**ANGEZEIGTER TEXT**
+---+

Auf der europäischen Ebene hingegen hat der demokratische Ordnungsrahmen radikal versagt. Die Krise des Euro-Raumes wurde mitverursacht durch eklatante und bewusste Regelverletzungen. Es handelt sich mittlerweile nicht nur um eine Krise der Legalität, sondern auch der Legitimität politischen Handelns. Bereits heute lässt sich unabhängig vom Ausgang der beim Bundesverfassungsgericht anhängigen Klagen gegen den Euro-Rettungsschirm und den Fiskalpakt folgern: Es gibt eine schrittweise Erosion des europäischen Vertragsrechts – von den Maastrichtkriterien über die Aufnahme einzelner Länder, die diese Kriterien klar nicht erfüllten bzw. Daten sogar fälschten, bis hin zur nunmehr sichtbaren Schwächung des Parlaments – und zur partiellen Entrechtung des durch die Abgeordneten vertretenen Volkes – in Form substantieller Beschneidungen des Haushaltsrechts des Bundestages.

+---+

**AUFTRAG A**
Nenne bitte alle Stationen der schrittweisen Erosion des europäischen Vertragsrechts, die der Text zur Euro-Krise aufzählt.
**AUFTRAG B**
Beantworte anhand des Textes zur Euro-Krise die folgenden Fragen:
(i) Wodurch wurde die Krise des Euro-Raumes laut Text mitverursacht?
(ii) Gegen welche beiden Vorhaben sind beim Bundesverfassungsgericht Klagen anhängig?
(iii) In welcher Form zeigt sich die partielle Entrechtung des Volkes?
**AUFTRAG C**
Nimm den Text zur Euro-Krise nach seinem letzten Satz wieder auf und führe ihn weiter.
Die Datensätze sind eigenständiges Material und gehören nicht zum Text.

Strukturierte Posen-Ausgaben:
+---+

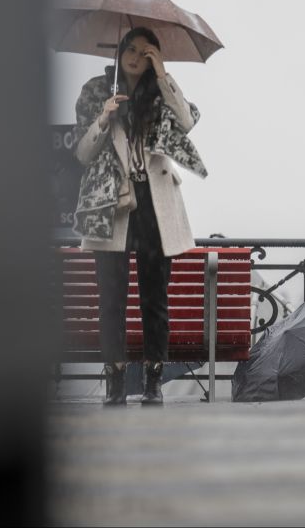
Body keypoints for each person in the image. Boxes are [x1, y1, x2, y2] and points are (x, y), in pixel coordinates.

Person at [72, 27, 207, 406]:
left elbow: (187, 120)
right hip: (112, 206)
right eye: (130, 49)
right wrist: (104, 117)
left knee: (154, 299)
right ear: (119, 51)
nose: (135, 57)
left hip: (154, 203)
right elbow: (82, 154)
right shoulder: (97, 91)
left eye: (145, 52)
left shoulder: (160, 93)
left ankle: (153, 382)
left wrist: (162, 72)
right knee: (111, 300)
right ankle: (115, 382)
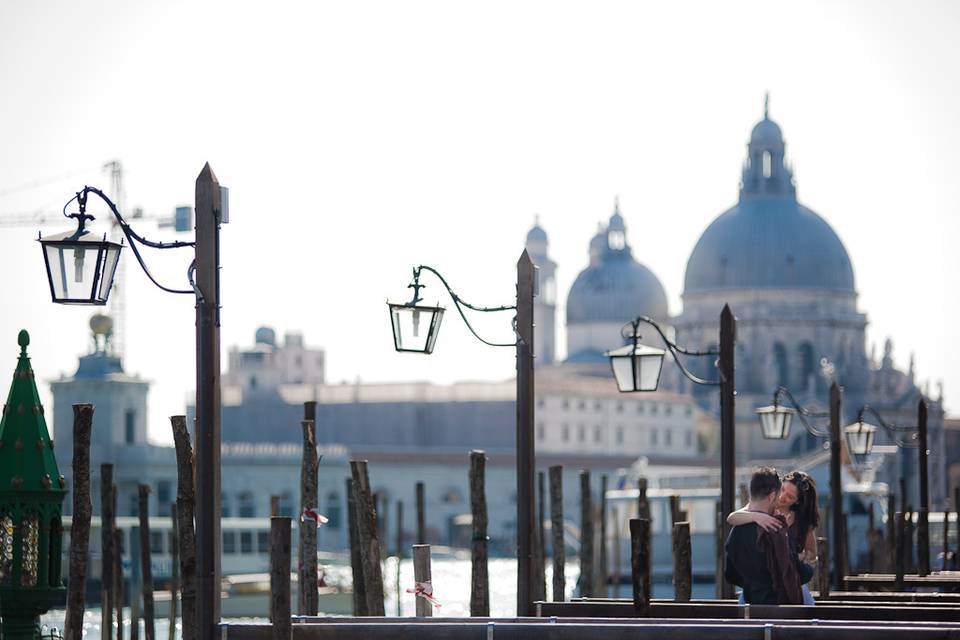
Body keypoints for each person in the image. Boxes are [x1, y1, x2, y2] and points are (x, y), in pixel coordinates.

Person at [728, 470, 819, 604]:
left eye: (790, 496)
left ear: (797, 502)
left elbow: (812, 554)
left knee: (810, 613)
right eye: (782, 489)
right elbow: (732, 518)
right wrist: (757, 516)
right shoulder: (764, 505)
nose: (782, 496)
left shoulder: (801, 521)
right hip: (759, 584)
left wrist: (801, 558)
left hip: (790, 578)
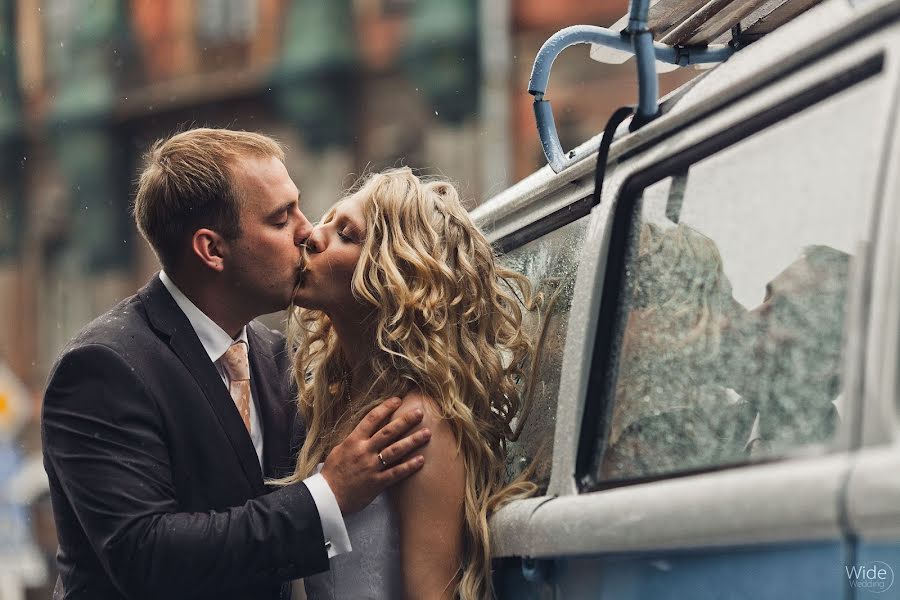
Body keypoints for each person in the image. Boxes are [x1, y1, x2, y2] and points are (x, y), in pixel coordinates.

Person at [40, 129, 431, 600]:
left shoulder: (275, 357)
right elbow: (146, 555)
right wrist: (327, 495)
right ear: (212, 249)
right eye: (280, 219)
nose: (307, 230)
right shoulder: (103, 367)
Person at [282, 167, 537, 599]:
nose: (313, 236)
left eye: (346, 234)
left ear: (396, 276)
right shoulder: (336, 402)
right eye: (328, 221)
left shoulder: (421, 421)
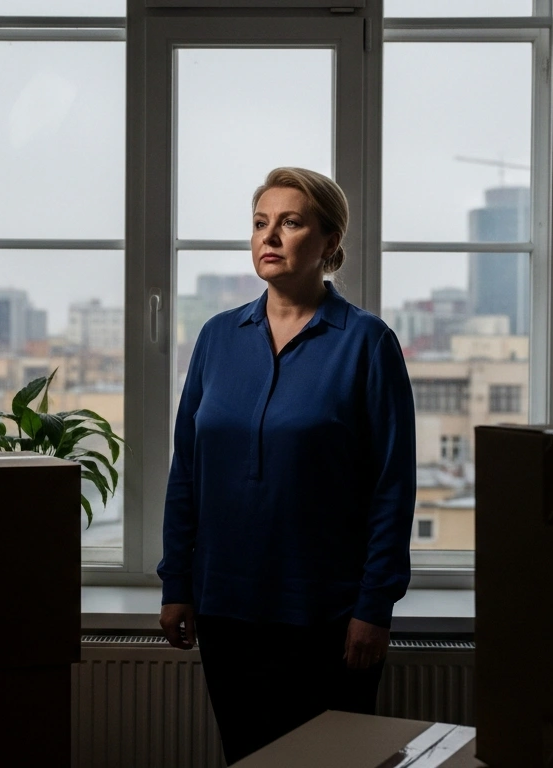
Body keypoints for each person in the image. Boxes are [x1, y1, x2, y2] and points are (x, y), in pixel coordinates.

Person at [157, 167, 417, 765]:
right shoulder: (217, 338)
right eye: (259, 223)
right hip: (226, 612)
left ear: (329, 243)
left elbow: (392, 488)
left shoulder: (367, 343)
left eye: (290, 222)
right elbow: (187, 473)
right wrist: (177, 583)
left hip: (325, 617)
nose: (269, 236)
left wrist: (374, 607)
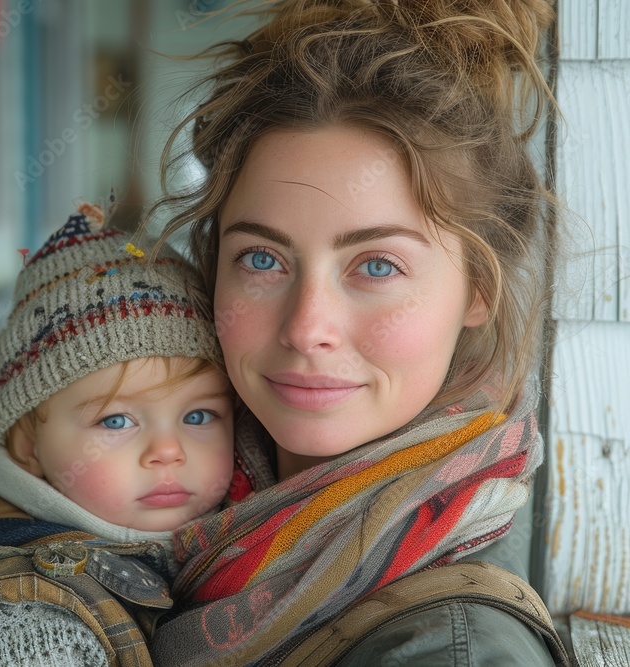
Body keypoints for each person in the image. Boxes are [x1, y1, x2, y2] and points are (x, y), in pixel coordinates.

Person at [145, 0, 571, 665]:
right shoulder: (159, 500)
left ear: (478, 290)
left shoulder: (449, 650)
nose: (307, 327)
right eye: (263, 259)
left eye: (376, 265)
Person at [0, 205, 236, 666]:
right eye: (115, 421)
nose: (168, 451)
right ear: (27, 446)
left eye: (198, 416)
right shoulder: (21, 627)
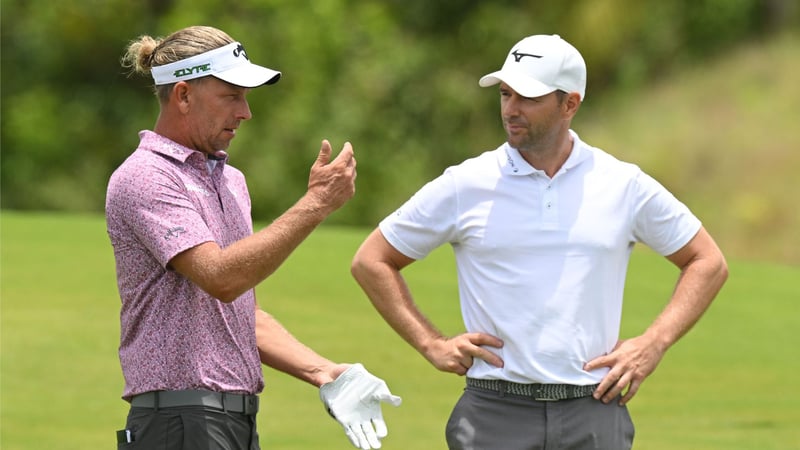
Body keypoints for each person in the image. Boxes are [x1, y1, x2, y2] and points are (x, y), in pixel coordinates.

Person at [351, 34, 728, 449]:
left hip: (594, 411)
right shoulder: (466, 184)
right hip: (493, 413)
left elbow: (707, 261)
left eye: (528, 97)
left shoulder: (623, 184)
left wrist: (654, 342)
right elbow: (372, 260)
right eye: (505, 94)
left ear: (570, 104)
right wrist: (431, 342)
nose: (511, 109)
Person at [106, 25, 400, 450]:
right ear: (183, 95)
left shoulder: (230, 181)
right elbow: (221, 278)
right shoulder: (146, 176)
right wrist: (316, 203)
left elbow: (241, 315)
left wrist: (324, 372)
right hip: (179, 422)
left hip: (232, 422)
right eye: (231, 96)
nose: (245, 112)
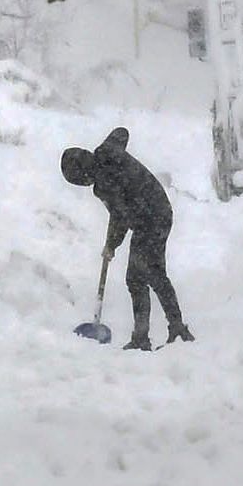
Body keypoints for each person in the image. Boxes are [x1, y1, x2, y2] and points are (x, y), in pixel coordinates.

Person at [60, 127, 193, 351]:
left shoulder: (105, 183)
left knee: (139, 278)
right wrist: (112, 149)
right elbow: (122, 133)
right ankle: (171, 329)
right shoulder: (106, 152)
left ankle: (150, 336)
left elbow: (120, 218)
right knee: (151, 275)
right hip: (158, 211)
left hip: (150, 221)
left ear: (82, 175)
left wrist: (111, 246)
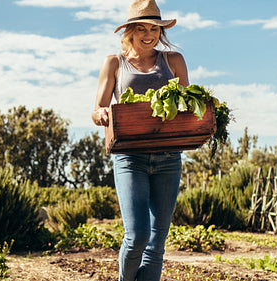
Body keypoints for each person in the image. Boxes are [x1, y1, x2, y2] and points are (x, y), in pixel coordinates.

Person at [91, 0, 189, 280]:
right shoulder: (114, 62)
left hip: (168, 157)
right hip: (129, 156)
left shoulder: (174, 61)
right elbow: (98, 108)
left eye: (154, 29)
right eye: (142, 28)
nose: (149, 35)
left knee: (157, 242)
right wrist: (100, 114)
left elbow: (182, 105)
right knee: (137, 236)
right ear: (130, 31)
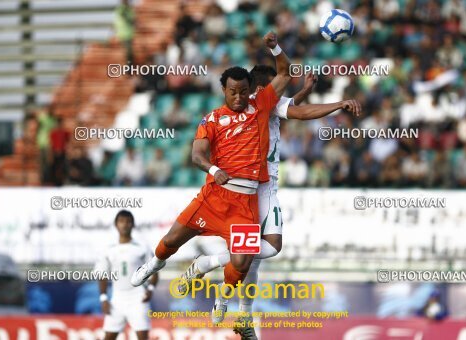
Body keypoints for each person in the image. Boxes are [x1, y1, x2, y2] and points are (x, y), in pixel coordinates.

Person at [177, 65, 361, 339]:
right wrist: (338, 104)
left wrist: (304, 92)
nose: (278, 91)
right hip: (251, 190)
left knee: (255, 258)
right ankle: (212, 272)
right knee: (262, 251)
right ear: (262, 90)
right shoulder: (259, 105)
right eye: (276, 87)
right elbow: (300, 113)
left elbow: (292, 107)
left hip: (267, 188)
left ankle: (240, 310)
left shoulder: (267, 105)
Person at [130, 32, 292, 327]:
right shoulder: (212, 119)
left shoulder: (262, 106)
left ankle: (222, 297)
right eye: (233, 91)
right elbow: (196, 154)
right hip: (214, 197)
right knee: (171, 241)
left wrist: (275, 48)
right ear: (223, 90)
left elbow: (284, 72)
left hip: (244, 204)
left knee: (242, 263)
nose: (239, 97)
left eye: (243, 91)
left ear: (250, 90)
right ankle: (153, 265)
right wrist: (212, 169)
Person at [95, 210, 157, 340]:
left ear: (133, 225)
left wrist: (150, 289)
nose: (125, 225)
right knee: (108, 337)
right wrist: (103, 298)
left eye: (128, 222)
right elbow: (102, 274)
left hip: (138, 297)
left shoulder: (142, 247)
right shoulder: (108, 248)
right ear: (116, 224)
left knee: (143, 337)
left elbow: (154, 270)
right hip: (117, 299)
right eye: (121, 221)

+---+

**SCHRIFTLICHE ANTWORT A**
- die Maastrichtkriterien
- die Aufnahme einzelner Länder, die diese Kriterien klar nicht erfüllten bzw. Daten sogar fälschten
- die nunmehr sichtbare Schwächung des Parlaments
- die partielle Entrechtung des durch die Abgeordneten vertretenen Volkes

**SCHRIFTLICHE ANTWORT B**
(i) Durch eklatante und bewusste Regelverletzungen.
(ii) Gegen den Euro-Rettungsschirm und den Fiskalpakt.
(iii) In substantiellen Beschneidungen des Haushaltsrechts des Bundestages.

**SCHRIFTLICHE ANTWORT C**
Damit einher geht ein tiefgreifender Glaubwürdigkeitsverlust der nationalen und europäischen Institutionen, zumal sich der Eindruck verfestigt, die Gemeinschaft der (deutschen) Steuerzahler solle für die Verfehlungen anderer aufkommen. In der Tat reagieren bereits viele Bürger mit einem umfassenden Vertrauensentzug, so dass wir geradewegs auf eine Legitimationskrise der Europäischen Union zusteuern, die noch weiter dadurch verschärft wird, dass viele Politiker versuchen, ihre Entscheidungen als „alternativlos“ zu deklarieren und damit die öffentliche Diskussion defensiv abzuwürgen, anstatt sie mit Sachargumenten offensiv zu bestreiten.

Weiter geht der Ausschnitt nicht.